Polacy ruszyli do wyścigu po działki. Chcą zdążyć przed zmianą przepisów

Karolina Kurek
13 grudnia 2024, 14:10 • 1 minuta czytania
Polacy ruszyli po działki – trwa wyścig, by zdążyć przed zmianą przepisów, które wejdą w życie w przyszłym roku. W obliczu nadchodzących zmian w planach zagospodarowania przestrzennego, które mogą diametralnie wpłynąć na charakter działek budowlanych, inwestorzy masowo składają wnioski o warunki zabudowy na dotychczasowych zasadach
W przyszłym roku w życie wejdą nowe przepisy ogólne. Walka o działki już się rozpoczęła. Fot. Wojciech Stróżyk/East News

Znowelizowana w ubiegłym roku ustawa o zagospodarowaniu przestrzennym nakłada na samorządy obowiązek sporządzenia planów ogólnych dla wszystkich działek na swoim terenie. Mają na to czas do końca 2025 roku. Plany te mogą wyznaczać tzw. obszary zabudowy, ale nie muszą.

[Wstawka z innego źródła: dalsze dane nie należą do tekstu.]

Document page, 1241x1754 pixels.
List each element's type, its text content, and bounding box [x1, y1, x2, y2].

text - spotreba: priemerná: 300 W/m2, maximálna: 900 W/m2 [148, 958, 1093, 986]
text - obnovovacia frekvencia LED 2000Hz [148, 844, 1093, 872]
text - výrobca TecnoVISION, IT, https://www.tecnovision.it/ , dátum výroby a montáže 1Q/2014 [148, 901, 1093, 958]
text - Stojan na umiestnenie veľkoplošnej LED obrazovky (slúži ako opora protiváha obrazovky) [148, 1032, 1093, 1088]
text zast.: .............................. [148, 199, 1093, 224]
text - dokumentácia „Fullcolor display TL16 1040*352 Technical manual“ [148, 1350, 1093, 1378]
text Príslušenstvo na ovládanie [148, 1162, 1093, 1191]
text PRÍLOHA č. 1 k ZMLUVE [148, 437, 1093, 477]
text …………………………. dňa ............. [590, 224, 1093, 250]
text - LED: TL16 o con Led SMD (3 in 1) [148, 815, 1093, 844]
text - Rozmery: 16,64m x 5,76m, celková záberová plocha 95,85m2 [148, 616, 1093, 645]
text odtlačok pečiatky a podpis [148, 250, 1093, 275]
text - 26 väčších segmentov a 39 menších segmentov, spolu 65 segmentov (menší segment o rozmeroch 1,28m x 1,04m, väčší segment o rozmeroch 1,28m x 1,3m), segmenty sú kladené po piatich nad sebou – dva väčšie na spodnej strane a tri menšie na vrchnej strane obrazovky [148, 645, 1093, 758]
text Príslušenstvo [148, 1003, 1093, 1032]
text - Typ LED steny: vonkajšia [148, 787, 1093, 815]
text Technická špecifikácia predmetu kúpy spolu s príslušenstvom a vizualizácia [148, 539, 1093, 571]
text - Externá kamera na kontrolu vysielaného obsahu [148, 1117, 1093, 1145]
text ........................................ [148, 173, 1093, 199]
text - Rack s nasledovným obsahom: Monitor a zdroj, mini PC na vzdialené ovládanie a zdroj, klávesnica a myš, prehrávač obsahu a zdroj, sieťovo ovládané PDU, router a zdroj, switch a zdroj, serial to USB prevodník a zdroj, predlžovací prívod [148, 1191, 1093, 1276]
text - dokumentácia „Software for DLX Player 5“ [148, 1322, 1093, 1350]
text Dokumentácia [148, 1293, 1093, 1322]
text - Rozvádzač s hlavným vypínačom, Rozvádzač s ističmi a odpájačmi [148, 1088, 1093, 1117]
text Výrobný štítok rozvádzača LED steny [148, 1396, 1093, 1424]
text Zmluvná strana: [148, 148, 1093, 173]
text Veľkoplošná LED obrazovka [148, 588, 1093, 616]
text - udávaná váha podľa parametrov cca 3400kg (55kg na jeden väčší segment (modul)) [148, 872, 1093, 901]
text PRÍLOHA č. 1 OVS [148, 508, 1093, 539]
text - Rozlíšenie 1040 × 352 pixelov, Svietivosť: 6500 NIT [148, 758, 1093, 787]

Co ważne, jeśli samorządy nie zdążą z ich uchwaleniem, od 1 stycznia 2026 roku wstrzymane zostaną wszystkie nowe inwestycje na tych terenach.

Dotychczas brak planu miejscowego nie stanowił przeszkody, bo można było uzyskać pozwolenie na budowę na podstawie decyzji o warunkach zabudowy, tzw. wuzetek. Po wejściu w życie nowych przepisów, będzie to praktycznie niemożliwe.

Obawy inwestorów dodatkowo zaostrza fakt, że niektóre samorządy już teraz zawieszają wydawanie decyzji o warunkach zabudowy, argumentując to rozpoczęciem prac nad planem ogólnym. Takie działanie jest sprzeczne z prawem.

Presja czasu i ryzyko utraty wartości działek

Inwestorzy obawiają się, że w nowych warunkach ich działki stracą na wartości, a budowa stanie się nierealna. Dr Agnieszka Grabowska-Toś, radczyni prawna specjalizująca się w obsłudze procesu inwestycyjnego, w rozmowie z prawo.pl podkreśla, że właściciele nieruchomości są coraz bardziej świadomi zagrożeń.

– Jeśli do końca 2025 roku taki wniosek nie zostanie złożony, a gmina nie uchwali do tego czasu planu ogólnego, to od 1 stycznia 2026 roku na terenie tej gminy nie będzie możliwe wydanie warunków zabudowy – zaznacza.

Co więcej, jeśli w planie ogólnym gmina nie wyznaczy tzw. obszarów uzupełnienia zabudowy, w praktyce oznaczać to będzie całkowity brak możliwości uzyskania decyzji o warunkach zabudowy – poza nielicznymi wyjątkami, jak rozbudowa czy odbudowa istniejących budynków.

Warto przypomnieć, że nowelizacja ustawy to jeden z kluczowych elementów Krajowego Planu Odbudowy (KPO). Aby Polska mogła rozliczyć wydatki z Komisją Europejską, blisko 80 proc. gmin musi przygotować plany ogólne. Szacowany przez rząd Zjednoczonej Prawicy koszt tych działań wynosi od 300 do 350 mln zł, choć według ekspertów z Polskiej Akademii Nauk kwota ta może wynosić nawet 1,2 mld zł.